Die Ausbildung zum Kfz-Meister

  • Die Weiterbildung zum Kfz-Meister ist in der Handwerksordnung geregelt und setzt eine abgeschlossene Berufsausbildung im Kraftfahrzeughandwerk oder in der Industrie voraus, daneben können auch Meister anderer Handwerke an dieser Fortbildung teilnehmen.
  • Von verschiedenen Bildungseinrichtungen werden Vorbereitungskurse auf die Meisterprüfung angeboten. Sie finden in Vollzeit oder Teilzeit statt, in Vollzeit dauern sie etwa ein Jahr, in Teilzeit etwa zwei bis drei Jahre. Für die Zulassung zur Meisterprüfung müssen Sie an einem solchen Lehrgang nicht teilnehmen, ohne ihn wird das Bestehen der Prüfung aber in den meisten Fällen schwierig sein.
  • Im Teil I, dem fachpraktischen Teil des Vorbereitungslehrgangs, lernen Sie, den Reparaturbedarf an Fahrzeugen zusammen mit dem Kunden festzustellen. Hierzu gehört die Untersuchung der Fahrzeuge, die Abschätzung der Schäden, die Ausarbeitung eines Kostenvoranschlags und die Veranlassung der Instandsetzung inklusive der zugehörigen Dokumentationen.
  • Der Teil II, der fachtheoretische Teil, vermittelt Ihnen Kenntnisse in der Kraftfahrzeugtechnik und der Kfz-Instandhaltungstechnik, der Auftragsabwicklung, der Betriebsführung und der Betriebsorganisation. Hierzu gehört auch ein betriebliches Qualitätsmanagement und Marketingmaßnahmen, um neue Kunden zu gewinnen und den bereits bestehenden Kundenstamm optimal zu betreuen. In der Auftragsabwicklung ist besonders die Qualitätssicherung ein wichtiger Bestandteil.
  • Teil III der Ausbildung behandelt die Bereiche Rechnungswesen und Controlling, Recht und Steuern und wirtschaftliches Handeln im Betrieb. Hierzu werden Ihnen die entsprechenden kaufmännischen, rechtlichen und betriebswirtschaftlichen Kenntnisse vermittelt.

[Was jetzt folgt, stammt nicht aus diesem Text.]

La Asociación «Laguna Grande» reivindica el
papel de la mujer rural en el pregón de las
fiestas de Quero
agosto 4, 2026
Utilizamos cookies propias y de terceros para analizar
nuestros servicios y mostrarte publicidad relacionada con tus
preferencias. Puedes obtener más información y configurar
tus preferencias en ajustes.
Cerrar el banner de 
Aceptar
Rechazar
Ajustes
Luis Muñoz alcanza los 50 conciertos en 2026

  • Teil IV ist der berufs- und arbeitspädagogische Teil. Dort lernen Sie alles, was Sie für den Umgang mit Auszubildenden brauchen. Das sind rechtliche Vorschriften, die Auswahl von geeigneten Bewerbern, deren Ausbildung und die Prüfungsvorbereitung.

Diese vier Teile können Sie in beliebiger Reihenfolge besuchen, insgesamt handelt es sich um etwa 1120 Stunden. Auch die Prüfungen für die einzelnen Teile finden separat statt. Teil I der Prüfung besteht aus einem simulierten Kundenauftrag mit einem anschließenden Gespräch, Teil II und Teil III werden nur schriftlich geprüft und Teil IV besteht aus einer schriftlichen und einer praktischen Prüfung. Wenn Sie eine Prüfung nicht bestehen, können Sie diese noch dreimal wiederholen. Sie finden bei den Handwerkskammern vor Meisterprüfungsausschüssen statt.